Will you print the text of every row below word for word, with the pictures left out?

===== Source material =====

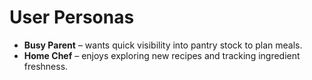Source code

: # User Personas

* **Busy Parent** – wants quick visibility into pantry stock to plan meals.
* **Home Chef** – enjoys exploring new recipes and tracking ingredient freshness.
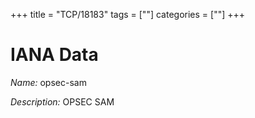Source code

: +++
title = "TCP/18183"
tags = [""]
categories = [""]
+++

# IANA Data

_Name:_ opsec-sam

_Description:_ OPSEC SAM

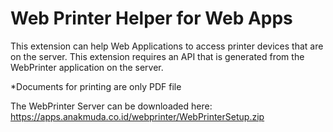 # Web Printer Helper for Web Apps

This extension can help Web Applications to access printer devices that are on the server. This extension requires an API that is generated from the WebPrinter application on the server.

*Documents for printing are only PDF file

The WebPrinter Server can be downloaded here:
https://apps.anakmuda.co.id/webprinter/WebPrinterSetup.zip

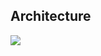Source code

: ## Architecture

![](http://gitlab.cfu.test/kataev_i/youtube-app/raw/master/flow-diagram.svg?inline=false)
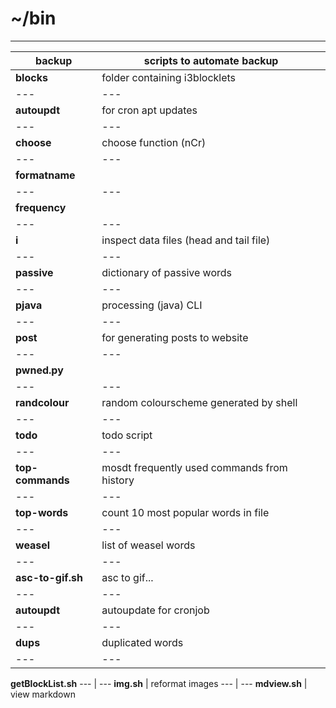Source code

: # ~/bin

---


**backup** | scripts to automate backup 
--- | ---
**blocks** | folder containing i3blocklets
--- | ---
**autoupdt** | for cron apt updates
--- | ---
**choose** | choose function (nCr)
--- | ---
**formatname** | 
--- | ---
**frequency** | 
--- | ---
**i** | inspect data files (head and tail file)
--- | ---
**passive** | dictionary of passive words
--- | ---
**pjava** | processing (java) CLI 
--- | ---
**post** | for generating posts to website 
--- | ---
**pwned.py** | 
--- | ---
**randcolour** | random colourscheme generated by shell
--- | ---
**todo** | todo script
--- | ---
**top-commands** | mosdt frequently used commands from history
--- | ---
**top-words** | count 10 most popular words in file
--- | ---
**weasel** | list of weasel words
--- | ---
**asc-to-gif.sh** | asc to gif...
--- | ---
**autoupdt** | autoupdate for cronjob
--- | ---
**dups** | duplicated words
--- | ---
**getBlockList.sh**
--- | ---
**img.sh** | reformat images
--- | ---
**mdview.sh** | view markdown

=====

■ Reply:
Source code

: # User Personas

* **Busy Parent** – wants quick visibility into pantry stock to plan meals.
* **Home Chef** – enjoys exploring new recipes and tracking ingredient freshness.
Source code

: +++
title = "TCP/18183"
tags = [""]
categories = [""]
+++

# IANA Data

_Name:_ opsec-sam

_Description:_ OPSEC SAM

 # Web Printer Helper for Web Apps

This extension can help Web Applications to access printer devices that are on the server. This extension requires an API that is generated from the WebPrinter application on the server.

*Documents for printing are only PDF file

The WebPrinter Server can be downloaded here:
https://apps.anakmuda.co.id/webprinter/WebPrinterSetup.zip

Source code

: ## Architecture

![](http://gitlab.cfu.test/kataev_i/youtube-app/raw/master/flow-diagram.svg?inline=false)
Source code

: # ~/bin

---


**backup** | scripts to automate backup 
--- | ---
**blocks** | folder containing i3blocklets
--- | ---
**autoupdt** | for cron apt updates
--- | ---
**choose** | choose function (nCr)
--- | ---
**formatname** | 
--- | ---
**frequency** | 
--- | ---
**i** | inspect data files (head and tail file)
--- | ---
**passive** | dictionary of passive words
--- | ---
**pjava** | processing (java) CLI 
--- | ---
**post** | for generating posts to website 
--- | ---
**pwned.py** | 
--- | ---
**randcolour** | random colourscheme generated by shell
--- | ---
**todo** | todo script
--- | ---
**top-commands** | mosdt frequently used commands from history
--- | ---
**top-words** | count 10 most popular words in file
--- | ---
**weasel** | list of weasel words
--- | ---
**asc-to-gif.sh** | asc to gif...
--- | ---
**autoupdt** | autoupdate for cronjob
--- | ---
**dups** | duplicated words
--- | ---
**getBlockList.sh**
--- | ---
**img.sh** | reformat images
--- | ---
**mdview.sh** | view markdown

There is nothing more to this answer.